Parler de la vie, de l’amour, de la mort, imaginer une aventure spirituelle au cœur du quotidien, partager la culture avec le repassage et la préparation de recettes inédites, raconter tout cela sur un ton qui ne soit ni mélodramatique, ni vulgaire, tel est le défi qu’a dû s’imposer la Brésilienne Vanessa Barbara pour son premier roman. Et ce pari est réussi. Elle nous offre beaucoup de sourires, de l’émotion et des idées. Peut-on demander plus ?
Ada vient de mourir après un bon demi-siècle d’une union avec Otto qui se retrouve seul et désemparé dans la grande maison jaune. Désemparé et encore plus grognon qu’avant. Il est comme ça, Otto. Mais il faut bien continuer, alors il observe ce qui l’entoure et surtout ceux qui l’entourent, et il découvre qu’il est entouré par des fêlés farfelus et sympathiques. Comment garder son armure, c’est-à-dire rester acariâtre dans ces conditions ? Tout énerve Otto, mais le problème, c’est que ce qui énerve Otto est, pour tous les autres, le lecteur en tête, une source inépuisable de situations comiques : le facteur qui fait sa tournée en hurlant des airs d’opéra (à deux voix s’il vous plaît !) seulement interrompus par le mot “Courrier” crié quand il livre une lettre, généralement destinée à un tiers.

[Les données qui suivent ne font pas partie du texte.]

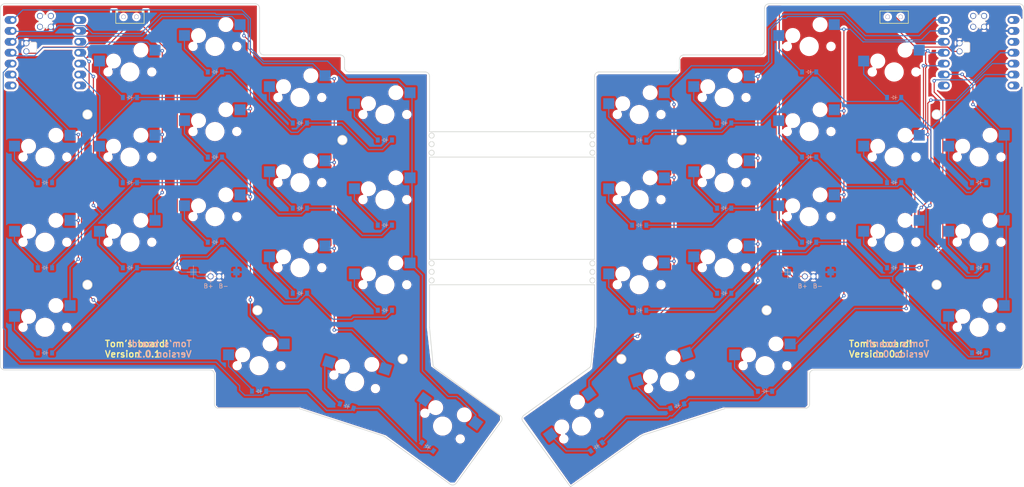
<source format=kicad_pcb>
(kicad_pcb
	(version 20240108)
	(generator "pcbnew")
	(generator_version "8.0")
	(general
		(thickness 1.6)
		(legacy_teardrops no)
	)
	(paper "A4")
	(title_block
		(title "main")
		(rev "v1.0.0")
		(company "Unknown")
	)
	(layers
		(0 "F.Cu" signal)
		(31 "B.Cu" signal)
		(32 "B.Adhes" user "B.Adhesive")
		(33 "F.Adhes" user "F.Adhesive")
		(34 "B.Paste" user)
		(35 "F.Paste" user)
		(36 "B.SilkS" user "B.Silkscreen")
		(37 "F.SilkS" user "F.Silkscreen")
		(38 "B.Mask" user)
		(39 "F.Mask" user)
		(40 "Dwgs.User" user "User.Drawings")
		(41 "Cmts.User" user "User.Comments")
		(42 "Eco1.User" user "User.Eco1")
		(43 "Eco2.User" user "User.Eco2")
		(44 "Edge.Cuts" user)
		(45 "Margin" user)
		(46 "B.CrtYd" user "B.Courtyard")
		(47 "F.CrtYd" user "F.Courtyard")
		(48 "B.Fab" user)
		(49 "F.Fab" user)
	)
	(setup
		(pad_to_mask_clearance 0.05)
		(allow_soldermask_bridges_in_footprints no)
		(pcbplotparams
			(layerselection 0x00010fc_ffffffff)
			(plot_on_all_layers_selection 0x0000000_00000000)
			(disableapertmacros no)
			(usegerberextensions yes)
			(usegerberattributes yes)
			(usegerberadvancedattributes yes)
			(creategerberjobfile no)
			(dashed_line_dash_ratio 12.000000)
			(dashed_line_gap_ratio 3.000000)
			(svgprecision 4)
			(plotframeref no)
			(viasonmask no)
			(mode 1)
			(useauxorigin no)
			(hpglpennumber 1)
			(hpglpenspeed 20)
			(hpglpendiameter 15.000000)
			(pdf_front_fp_property_popups yes)
			(pdf_back_fp_property_popups yes)
			(dxfpolygonmode yes)
			(dxfimperialunits yes)
			(dxfusepcbnewfont yes)
			(psnegative no)
			(psa4output no)
			(plotreference yes)
			(plotvalue yes)
			(plotfptext yes)
			(plotinvisibletext no)
			(sketchpadsonfab no)
			(subtractmaskfromsilk yes)
			(outputformat 1)
			(mirror no)
			(drillshape 0)
			(scaleselection 1)
			(outputdirectory "gerbers/")
		)
	)
	(net 0 "")
	(net 1 "pinky_bottom")
	(net 2 "L_P5")
	(net 3 "pinky_home")
	(net 4 "pinky_top")
	(net 5 "ring_bottom")
	(net 6 "L_P3")
	(net 7 "ring_home")
	(net 8 "ring_top")
	(net 9 "middle_bottom")
	(net 10 "L_P2")
	(net 11 "middle_home")
	(net 12 "middle_top")
	(net 13 "index_bottom")
	(net 14 "L_P1")
	(net 15 "index_home")
	(net 16 "index_top")
	(net 17 "inner_bottom")
	(net 18 "L_P0")
	(net 19 "inner_home")
	(net 20 "inner_top")
	(net 21 "inner_thumb")
	(net 22 "middle_thumb")
	(net 23 "home_thumb")
	(net 24 "mirror_pinky_bottom")
	(net 25 "R_P5")
	(net 26 "mirror_pinky_home")
	(net 27 "mirror_pinky_top")
	(net 28 "mirror_ring_bottom")
	(net 29 "R_P3")
	(net 30 "mirror_ring_home")
	(net 31 "mirror_ring_top")
	(net 32 "mirror_middle_bottom")
	(net 33 "R_P2")
	(net 34 "mirror_middle_home")
	(net 35 "mirror_middle_top")
	(net 36 "mirror_index_bottom")
	(net 37 "R_P1")
	(net 38 "mirror_index_home")
	(net 39 "mirror_index_top")
	(net 40 "mirror_inner_bottom")
	(net 41 "R_P0")
	(net 42 "mirror_inner_home")
	(net 43 "mirror_inner_top")
	(net 44 "mirror_inner_thumb")
	(net 45 "mirror_middle_thumb")
	(net 46 "mirror_home_thumb")
	(net 47 "L_P10")
	(net 48 "L_P9")
	(net 49 "L_P8")
	(net 50 "L_P4")
	(net 51 "R_P10")
	(net 52 "R_P9")
	(net 53 "R_P8")
	(net 54 "R_P4")
	(net 55 "L_BAT+")
	(net 56 "L_GND")
	(net 57 "R_BAT+")
	(net 58 "R_GND")
	(net 59 "L_VCC5")
	(net 60 "L_VCC3")
	(net 61 "L_RST")
	(net 62 "L_RAW")
	(net 63 "L_P6")
	(net 64 "L_P7")
	(net 65 "R_VCC5")
	(net 66 "R_VCC3")
	(net 67 "R_RST")
	(net 68 "R_RAW")
	(net 69 "R_P6")
	(net 70 "R_P7")
	(footprint "E73:SPDT_C128955" (layer "F.Cu") (at 58.492257 36.62))
	(footprint "MX" (layer "F.Cu") (at 216.42 83.124))
	(footprint "MX" (layer "F.Cu") (at 196.66 95.0112))
	(footprint "MX" (layer "F.Cu") (at 117.772257 79.1616))
	(footprint "E73:SPDT_C128955" (layer "F.Cu") (at 236.18 36.62))
	(footprint "MX" (layer "F.Cu") (at 163.486129 131.867726 36))
	(footprint "MX" (layer "F.Cu") (at 58.492257 89.0676))
	(footprint "ComboDiode" (layer "F.Cu") (at 216.42 97.03))
	(footprint "MX" (layer "F.Cu") (at 183.93655 121.567718 18))
	(footprint "MX" (layer "F.Cu") (at 110.735707 121.567718 -18))
	(footprint "MX" (layer "F.Cu") (at 196.66 55.3872))
	(footprint "MX" (layer "F.Cu") (at 176.9 79.1616))
	(footprint "MX" (layer "F.Cu") (at 216.42 63.312))
	(footprint "MX" (layer "F.Cu") (at 117.772257 59.3496))
	(footprint "MX" (layer "F.Cu") (at 38.732257 89.0676))
	(footprint "MX" (layer "F.Cu") (at 216.42 43.5))
	(footprint "ComboDiode" (layer "F.Cu") (at 78.252257 96.03))
	(footprint "MX" (layer "F.Cu") (at 98.012257 75.1992))
	(footprint "xiao-ble-smd-cutout" (layer "F.Cu") (at 255.83 44.9686))
	(footprint "MX" (layer "F.Cu") (at 38.732257 108.8796))
	(footprint "MX" (layer "F.Cu") (at 255.94 69.2556))
	(footprint "MX" (layer "F.Cu") (at 236.18 49.4436))
	(footprint "MX" (layer "F.Cu") (at 58.492257 49.4436))
	(footprint "MX" (layer "F.Cu") (at 196.66 75.1992))
	(footprint "MX" (layer "F.Cu") (at 117.772257 98.9736))
	(footprint "MX" (layer "F.Cu") (at 255.94 89.0676))
	(footprint "MX" (layer "F.Cu") (at 78.252257 63.312))
	(footprint "MX" (layer "F.Cu") (at 78.252257 83.124))
	(footprint "MX" (layer "F.Cu") (at 236.18 69.2556))
	(footprint "MX" (layer "F.Cu") (at 176.9 59.3496))
	(footprint "MX" (layer "F.Cu") (at 58.492257 69.2556))
	(footprint "MX" (layer "F.Cu") (at 98.012257 55.3872))
	(footprint "MX" (layer "F.Cu") (at 206.16 117.8232))
	(footprint "MX" (layer "F.Cu") (at 131.186129 131.867726 -36))
	(footprint "MX" (layer "F.Cu") (at 38.732257 69.2556))
	(footprint "MX" (layer "F.Cu") (at 176.9 98.9736))
	(footprint "MX" (layer "F.Cu") (at 88.512257 117.8232))
	(footprint "MX" (layer "F.Cu") (at 236.18 89.0676))
	(footprint "MX" (layer "F.Cu") (at 255.94 108.8796))
	(footprint "xiao-ble-smd-cutout" (layer "F.Cu") (at 38.842257 44.9686))
	(footprint "MX" (layer "F.Cu") (at 78.252257 43.5))
	(footprint "MX" (layer "F.Cu") (at 98.012257 95.0112))
	(footprint "ComboDiode" (layer "F.Cu") (at 78.252257 97.03))
	(footprint "ComboDiode" (layer "F.Cu") (at 216.42 96.03))
	(footprint "ComboDiode" (layer "B.Cu") (at 216.42 89.0676 180))
	(footprint "ComboDiode"
		(layer "B.Cu")
		(uuid "13c0e396-c7c8-46d5-82b0-954758fdd5e4")
		(at 185.773224 127.220417 -162)
		(property "Reference" "D35"
			(at 0 0 0)
			(layer "B.SilkS")
			(hide yes)
			(uuid "57347c39-da15-4635-a2ad-8660a915ab1e")
			(effects
				(font
					(size 1.27 1.27)
					(thickness 0.15)
				)
			)
		)
		(property "Value" ""
			(at 0 0 0)
			(layer "B.SilkS")
			(hide yes)
			(uuid "baa60c9a-e8c5-482e-972c-726feca1bd23")
			(effects
				(font
					(s
... [1240038 chars truncated]
</source>
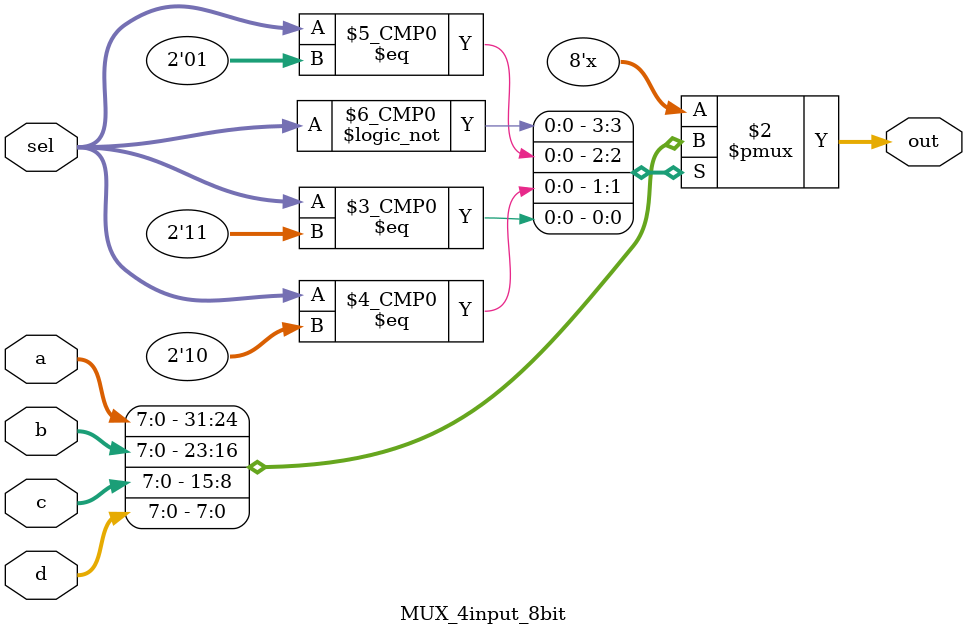
<source format=v>
module MUX_4input_8bit(
	input [7:0]a,
	input [7:0]b,
	input [7:0]c,
	input [7:0]d,
	input [1:0]sel,
	
	output reg [7:0]out
	
);

	always @ (a or b or c or d or sel) begin // https://www.javatpoint.com/verilog-multiplexer
		
		case(sel)
		
			2'b00: out <= a;
			2'b01: out <= b;
			2'b10: out <= c;
			2'b11: out <= d;
		
		endcase
		
	end

endmodule
</source>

Mais ces loufoqueries n’empêchent pas les moments de profonde émotion. Dans l’esprit d’Otto, tout dans le fond ramène le souvenir d’Ada, elle aussi légèrement hors normes, à la fois responsable et irresponsable, remplie de fantaisie et de sagesse, et qui a su rester présente après sa mort. On a là probablement le roman le plus tonique et tonifiant sur le deuil qui ait été écrit depuis longtemps.
On sort parfois du politiquement correct et c’est tant mieux. On rit franchement de la bancale épopée de ce sergent japonais réfugié dans la jungle quelque part aux Philippines prêt à tout, à la tête de son régiment de quatre hommes, pour défendre, jusqu’aux années 70, l’honneur de Hirohito qu’il croit encore au pouvoir. Chagrin et légèreté, le récit oscille en permanence entre des pôles opposés, c’est ce fragile équilibre, parfaitement maîtrisé malgré une petite baisse de régime dans la deuxième moitié, qui donne ce charme irrésistible et inimitable des Nuits de laitue, ladite laitue étant d’ailleurs successivement source de santé et brouet infâme : fragile équilibre vraiment ! Ce premier roman restera comme un mélange bienvenu de fantaisie débridée, de tendresse et de profondeur.